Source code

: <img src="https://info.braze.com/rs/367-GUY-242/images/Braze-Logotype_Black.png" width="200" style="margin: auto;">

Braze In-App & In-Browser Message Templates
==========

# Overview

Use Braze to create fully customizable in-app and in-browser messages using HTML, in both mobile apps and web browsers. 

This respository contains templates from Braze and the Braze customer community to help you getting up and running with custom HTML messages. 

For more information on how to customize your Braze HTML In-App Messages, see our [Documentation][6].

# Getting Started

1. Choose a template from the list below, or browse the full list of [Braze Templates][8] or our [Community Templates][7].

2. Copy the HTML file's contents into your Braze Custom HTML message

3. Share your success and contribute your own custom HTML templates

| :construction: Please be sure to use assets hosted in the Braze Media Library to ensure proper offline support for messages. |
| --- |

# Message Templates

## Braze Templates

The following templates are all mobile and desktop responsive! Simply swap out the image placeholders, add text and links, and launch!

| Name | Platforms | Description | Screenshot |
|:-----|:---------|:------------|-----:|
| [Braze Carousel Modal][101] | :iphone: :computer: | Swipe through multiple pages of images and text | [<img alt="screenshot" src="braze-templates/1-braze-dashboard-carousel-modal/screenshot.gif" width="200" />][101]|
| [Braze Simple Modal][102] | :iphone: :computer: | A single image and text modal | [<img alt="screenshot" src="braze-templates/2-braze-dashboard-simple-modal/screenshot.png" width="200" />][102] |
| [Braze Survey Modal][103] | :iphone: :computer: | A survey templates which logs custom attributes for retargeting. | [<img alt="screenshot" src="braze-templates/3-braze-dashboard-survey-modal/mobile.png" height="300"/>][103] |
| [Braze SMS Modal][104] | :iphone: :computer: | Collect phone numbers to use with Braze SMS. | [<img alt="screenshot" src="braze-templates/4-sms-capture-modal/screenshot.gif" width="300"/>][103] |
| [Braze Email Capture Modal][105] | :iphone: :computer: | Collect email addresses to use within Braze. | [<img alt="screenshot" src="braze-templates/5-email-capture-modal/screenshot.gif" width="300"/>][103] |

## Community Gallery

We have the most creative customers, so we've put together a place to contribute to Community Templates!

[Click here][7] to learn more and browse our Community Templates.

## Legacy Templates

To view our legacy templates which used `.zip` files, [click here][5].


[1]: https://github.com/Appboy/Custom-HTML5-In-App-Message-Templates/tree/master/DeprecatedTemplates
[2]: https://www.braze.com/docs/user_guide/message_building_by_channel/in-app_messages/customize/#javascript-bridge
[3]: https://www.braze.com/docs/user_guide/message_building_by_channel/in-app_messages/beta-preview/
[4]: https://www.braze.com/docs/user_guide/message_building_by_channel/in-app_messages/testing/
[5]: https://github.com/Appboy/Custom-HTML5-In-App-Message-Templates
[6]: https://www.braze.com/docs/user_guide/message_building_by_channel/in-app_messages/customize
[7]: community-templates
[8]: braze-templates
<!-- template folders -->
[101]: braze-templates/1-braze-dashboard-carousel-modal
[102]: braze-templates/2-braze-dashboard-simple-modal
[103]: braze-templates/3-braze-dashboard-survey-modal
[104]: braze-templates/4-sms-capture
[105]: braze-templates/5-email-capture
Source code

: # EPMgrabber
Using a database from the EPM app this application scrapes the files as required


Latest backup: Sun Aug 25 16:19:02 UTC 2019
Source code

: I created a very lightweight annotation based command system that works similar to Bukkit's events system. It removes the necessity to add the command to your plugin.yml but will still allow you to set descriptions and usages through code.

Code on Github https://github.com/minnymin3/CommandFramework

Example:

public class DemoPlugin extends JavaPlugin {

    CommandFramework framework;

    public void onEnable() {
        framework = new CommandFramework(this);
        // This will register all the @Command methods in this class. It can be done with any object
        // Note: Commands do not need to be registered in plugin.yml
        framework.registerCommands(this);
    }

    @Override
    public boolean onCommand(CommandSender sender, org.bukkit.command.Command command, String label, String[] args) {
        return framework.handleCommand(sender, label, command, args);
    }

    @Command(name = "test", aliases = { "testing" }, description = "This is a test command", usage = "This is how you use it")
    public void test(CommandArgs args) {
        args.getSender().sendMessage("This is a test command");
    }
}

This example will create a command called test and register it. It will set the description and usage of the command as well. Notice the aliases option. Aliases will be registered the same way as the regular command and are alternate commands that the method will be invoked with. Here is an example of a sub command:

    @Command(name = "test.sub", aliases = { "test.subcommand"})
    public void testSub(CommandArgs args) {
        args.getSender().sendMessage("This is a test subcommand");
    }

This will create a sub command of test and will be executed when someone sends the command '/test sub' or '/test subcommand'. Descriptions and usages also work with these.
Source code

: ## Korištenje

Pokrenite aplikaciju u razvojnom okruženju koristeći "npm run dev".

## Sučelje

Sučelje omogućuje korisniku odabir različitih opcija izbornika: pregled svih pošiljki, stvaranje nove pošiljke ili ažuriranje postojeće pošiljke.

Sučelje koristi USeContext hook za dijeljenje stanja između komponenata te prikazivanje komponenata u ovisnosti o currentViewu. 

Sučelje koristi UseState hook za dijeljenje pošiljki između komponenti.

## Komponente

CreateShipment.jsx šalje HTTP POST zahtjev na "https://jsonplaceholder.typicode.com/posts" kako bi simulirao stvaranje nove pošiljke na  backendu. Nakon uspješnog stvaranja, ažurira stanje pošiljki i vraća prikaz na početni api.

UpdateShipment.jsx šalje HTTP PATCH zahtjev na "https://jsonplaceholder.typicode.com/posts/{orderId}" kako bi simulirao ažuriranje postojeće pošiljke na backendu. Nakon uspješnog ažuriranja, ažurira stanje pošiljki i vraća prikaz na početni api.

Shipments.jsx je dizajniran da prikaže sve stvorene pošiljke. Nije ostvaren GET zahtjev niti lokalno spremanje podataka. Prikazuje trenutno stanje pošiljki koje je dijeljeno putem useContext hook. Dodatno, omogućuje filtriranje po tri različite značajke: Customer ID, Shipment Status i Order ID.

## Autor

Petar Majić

+++

Lay out the lines above, from the line with "# Message Templates" up to and including the line with "The following templates", as a numbered list, leaving out any blank lines.

## Solution to this problem
1. # Message Templates
2. ## Braze Templates
3. The following templates are all mobile and desktop responsive! Simply swap out the image placeholders, add text and links, and launch!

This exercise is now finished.